**Task directions:** Copy nothing from the entries below except the lines from the one containing "pinky mcp: (288, 449)" through the one containing "middle tip: (1461, 300)", and copy those exactly.

(Keypoint coordinate data)
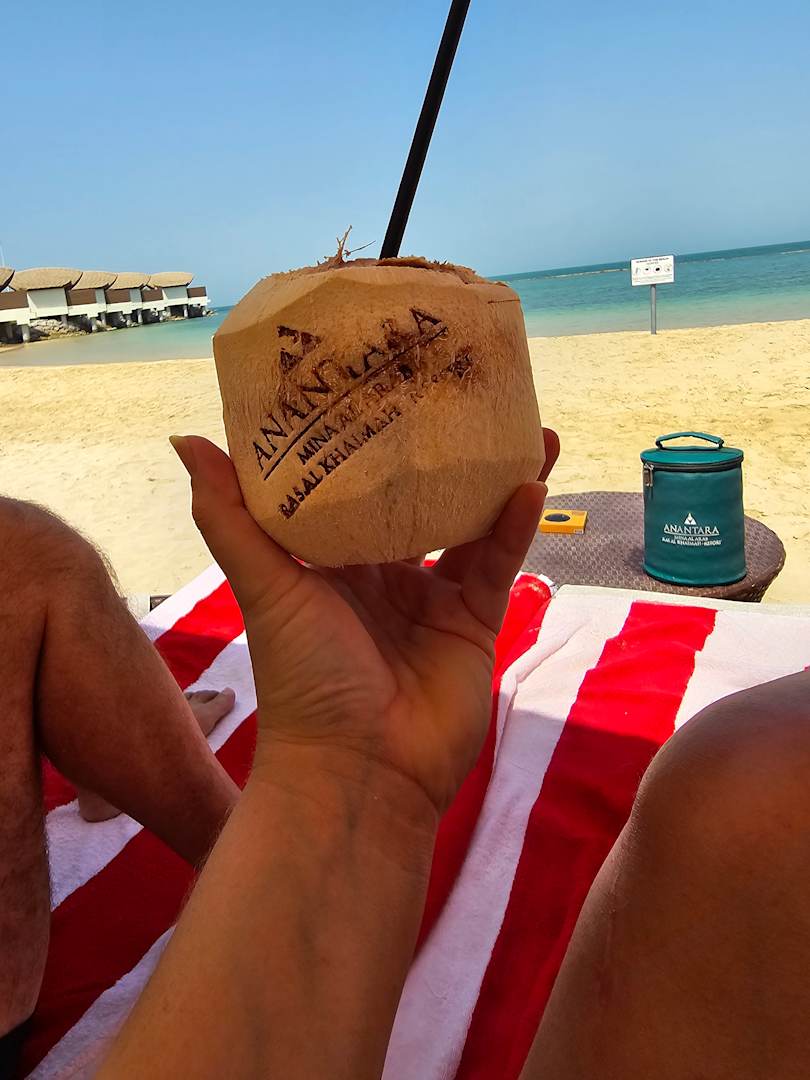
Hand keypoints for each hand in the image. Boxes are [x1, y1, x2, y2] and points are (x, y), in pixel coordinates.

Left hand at [171, 430, 557, 815]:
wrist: (361, 772)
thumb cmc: (303, 677)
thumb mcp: (265, 586)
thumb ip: (229, 516)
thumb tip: (184, 436)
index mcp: (327, 562)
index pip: (350, 486)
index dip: (368, 439)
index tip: (384, 382)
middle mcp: (379, 574)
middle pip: (415, 499)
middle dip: (440, 453)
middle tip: (462, 392)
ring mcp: (430, 599)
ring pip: (467, 524)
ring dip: (493, 480)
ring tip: (524, 426)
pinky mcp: (474, 623)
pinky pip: (496, 563)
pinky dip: (513, 526)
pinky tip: (531, 482)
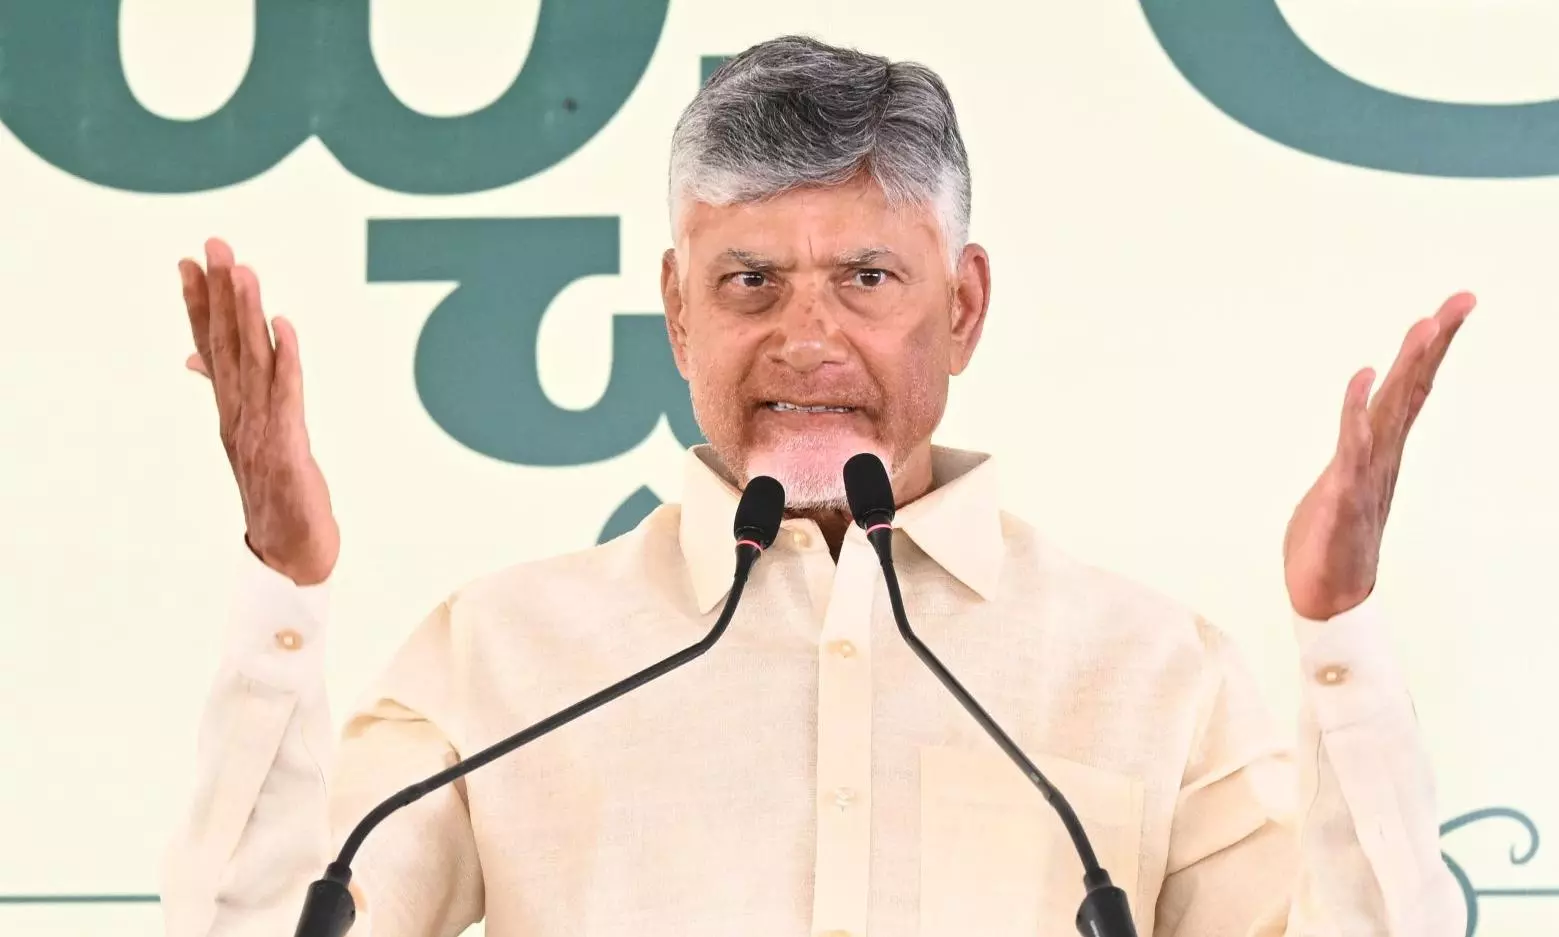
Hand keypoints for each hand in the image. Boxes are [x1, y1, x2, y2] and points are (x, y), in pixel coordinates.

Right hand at [182, 238, 339, 585]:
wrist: (291, 555)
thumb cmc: (278, 498)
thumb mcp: (252, 442)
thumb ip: (231, 398)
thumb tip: (198, 360)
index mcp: (233, 413)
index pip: (213, 349)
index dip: (201, 305)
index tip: (190, 262)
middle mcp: (241, 417)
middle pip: (227, 346)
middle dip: (220, 294)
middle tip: (212, 245)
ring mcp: (261, 432)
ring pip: (253, 363)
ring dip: (247, 315)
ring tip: (242, 271)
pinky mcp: (288, 449)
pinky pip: (287, 397)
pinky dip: (285, 360)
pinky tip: (283, 327)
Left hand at [1283, 292, 1474, 619]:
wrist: (1327, 598)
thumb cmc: (1330, 542)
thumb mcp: (1342, 484)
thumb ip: (1354, 454)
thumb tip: (1363, 424)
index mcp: (1381, 450)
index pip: (1411, 390)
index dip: (1432, 350)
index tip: (1453, 309)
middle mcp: (1382, 455)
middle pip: (1413, 389)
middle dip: (1435, 343)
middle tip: (1461, 300)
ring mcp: (1366, 472)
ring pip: (1391, 410)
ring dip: (1408, 367)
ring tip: (1426, 325)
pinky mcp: (1344, 492)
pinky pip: (1351, 444)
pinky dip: (1356, 409)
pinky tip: (1364, 376)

**Task answer:**
pinky mcp: (288, 449)
pinky pip: (287, 397)
pinky dip: (285, 360)
pinky tip: (283, 327)
Left hand at [1283, 292, 1474, 619]:
wrist: (1327, 598)
thumb cmc: (1330, 542)
thumb mcp: (1342, 484)
thumb ip: (1354, 454)
thumb tip: (1363, 424)
index mcp: (1381, 450)
index pip: (1411, 390)
index dip: (1432, 350)
index tip: (1453, 309)
middle mcp: (1382, 455)
middle pip: (1413, 389)
middle dip: (1435, 343)
middle tip: (1461, 300)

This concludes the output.